DENETLEMELER ÇOK İYİ YAPILIYOR AMA ARTIK YETMİYOR
İzmir Şoförler ve Otomobilciler Odası Başkanı Erkan Korkmaz, korsan taşımacılıkla mücadelede konusunda da görüşlerini açıkladı:
“Cezalar caydırıcı değil. Alkollüyken araç kullanmada olduğu gibi korsan araç kullanmada da ehliyetin alınması konusunu gündeme biz getirdik. Şu anda cezalan 15-20 yıl öncesinin cezaları ve güncelliğini kaybetmiş durumda. Ben yakalansam bile öteki arabayla işime devam ederim, mantığı taşıyorlar. Ben burada taksi yerine korsanı kullanan yolculara şunu söylemek istiyorum; korsanı tercih ettiklerinde vatandaşımız çeşitli sorunlar yaşayabilir. Bir yakınınızı korsana bindirdiniz, yolda bir vaka oldu, denetimde uyuşturucu bulundu veya nahoş bir durum oldu. Siz de o suçun ortağı olursunuz. Çünkü o aracın içerisinde bir kamera yok. Bizim taksilerimizde var. Allah korusun, bir kazaya maruz kaldınız, yaralandınız. O aracın mali mesuliyet sigortasının olup olmadığını bilmiyorsunuz.
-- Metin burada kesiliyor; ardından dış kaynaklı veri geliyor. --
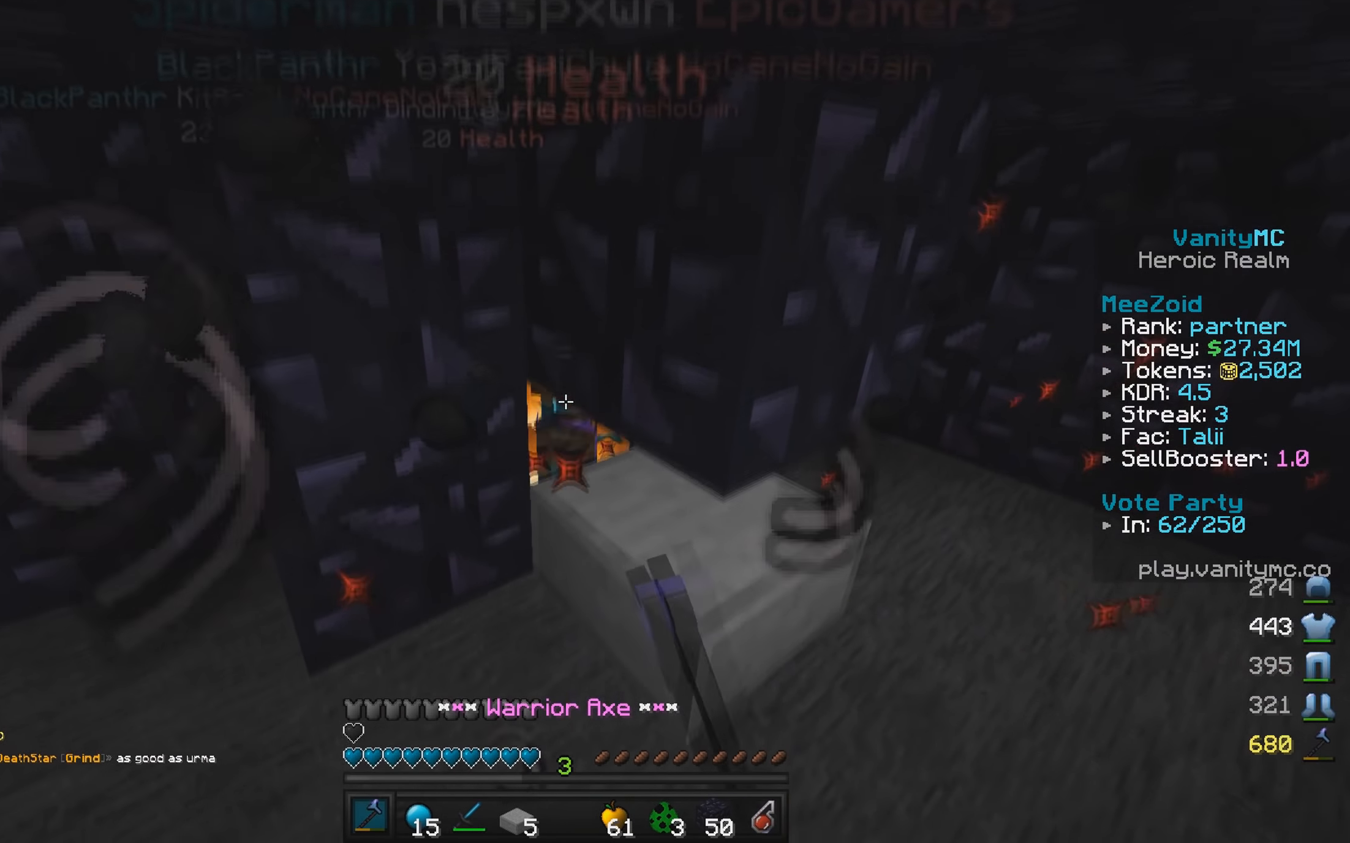
{"keys": [], "mouse": ["left"], "events": []}
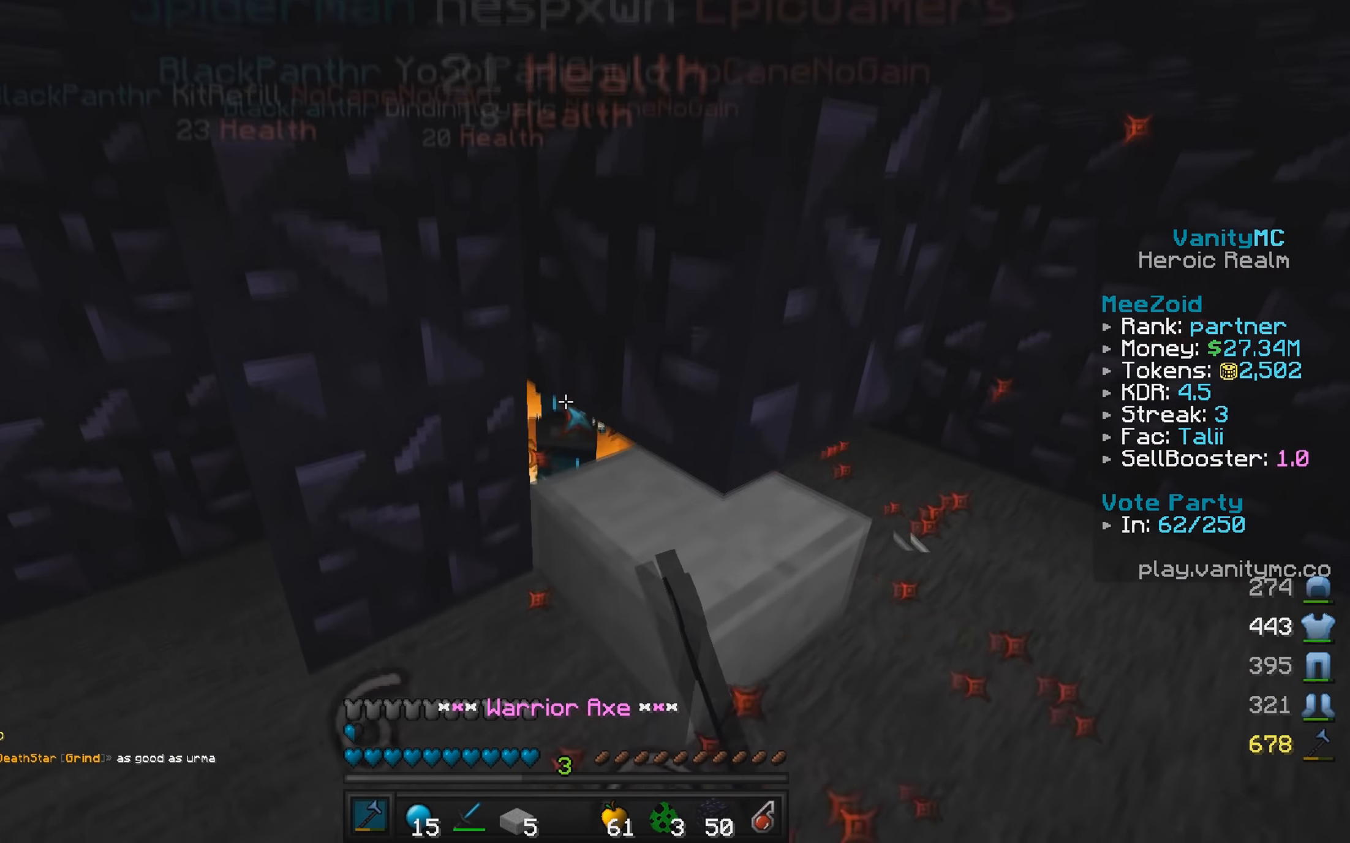
{"keys": [], "mouse": ["left"], "events": [[234, "mouse_left", "up"], [267, "mouse_left", "down"]]}
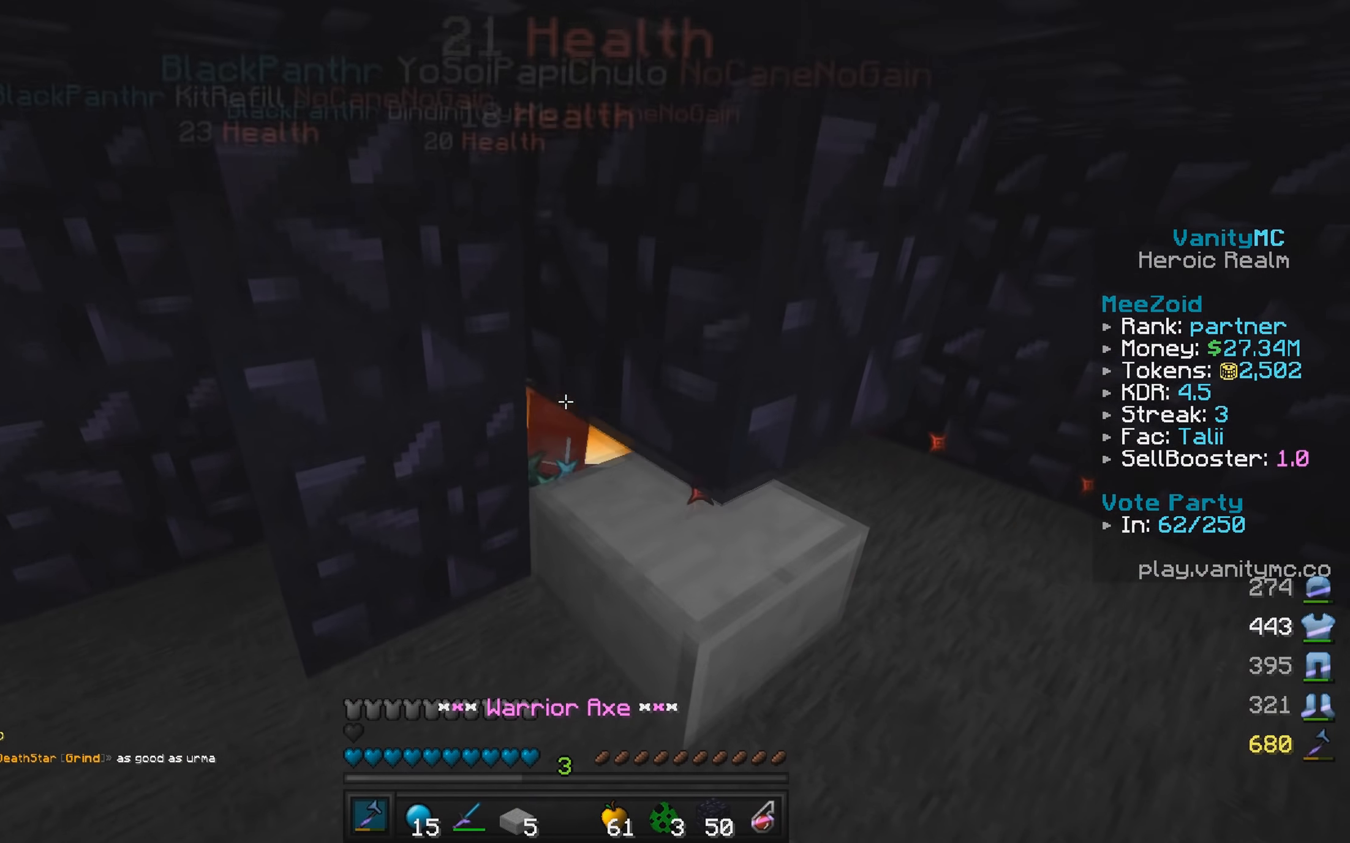
{"keys": [], "mouse": ["left"], "events": []}
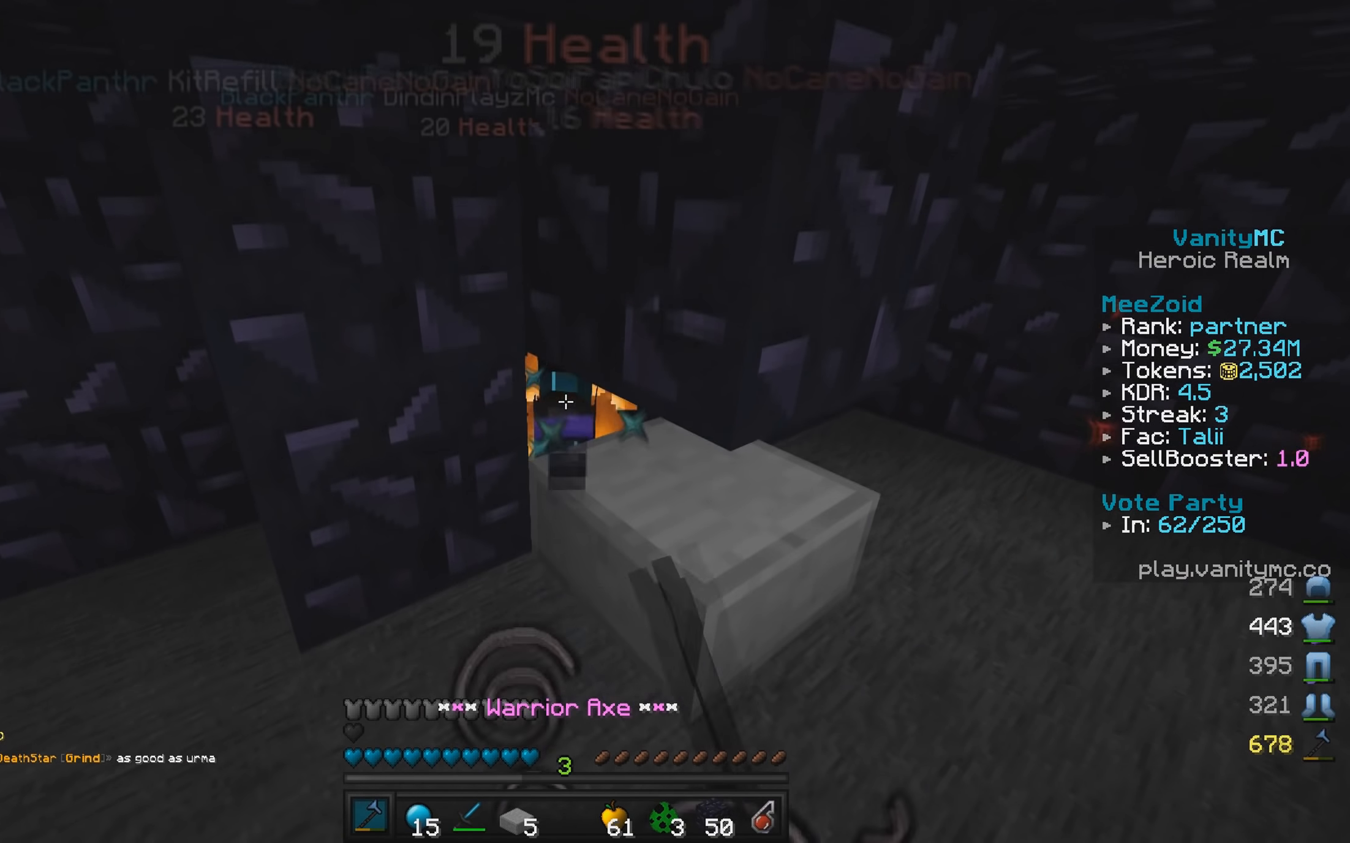
{"keys": [], "mouse": ["left"], "events": []}
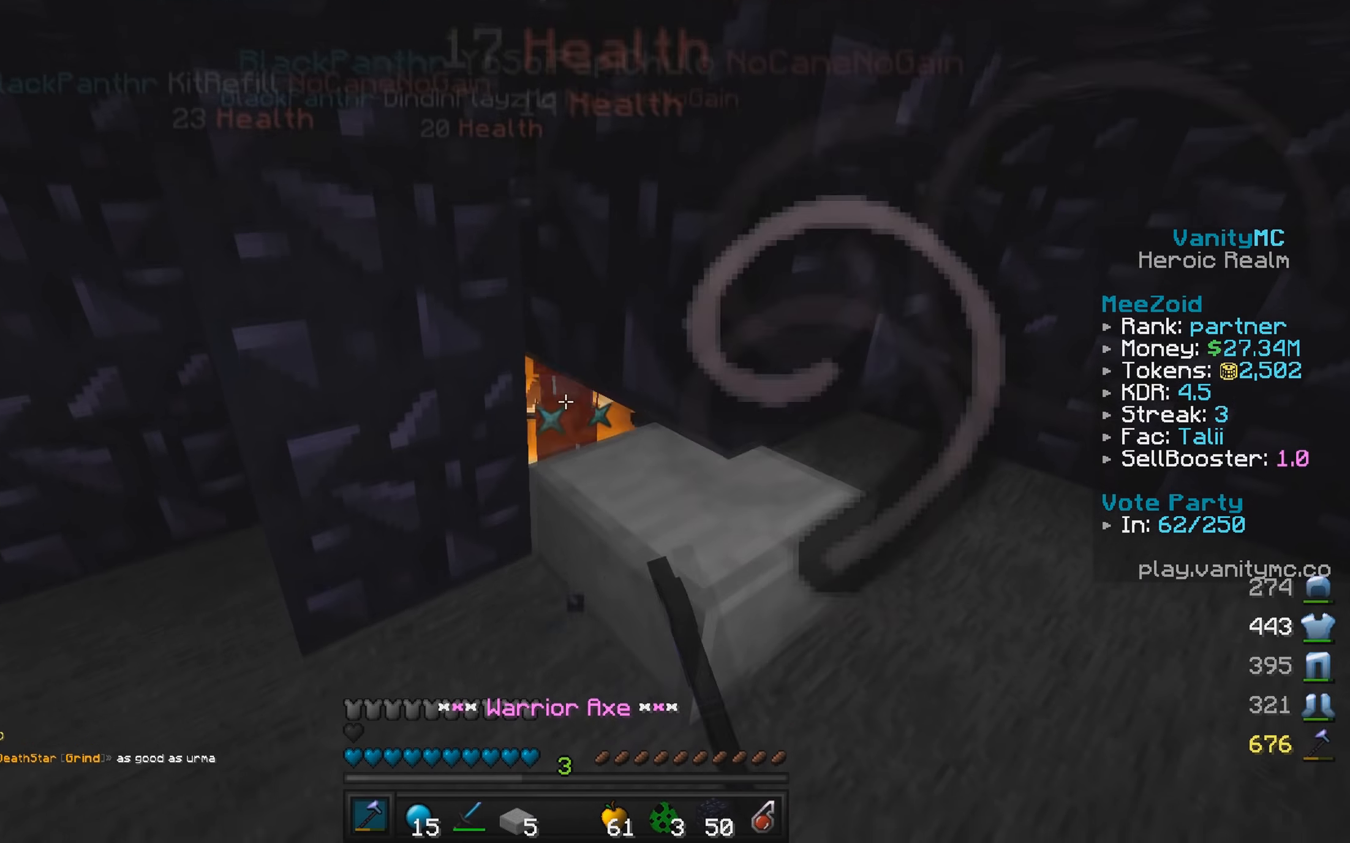
{"keys": [], "mouse": ["left"], "events": []}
Fakat bizim araçlarımız, o sigorta olmadan yola çıkamaz, çünkü ruhsat alamaz. İzmirli hemşehrilerimize, taksiyi tercih etmelerinin kendileri açısından çok daha hayırlı olacağını ifade etmek istiyorum. Yasal olanı tercih edin diyorum. Her şeyin sahtesi, korsanı sıkıntılıdır; bu korsan için de geçerlidir.”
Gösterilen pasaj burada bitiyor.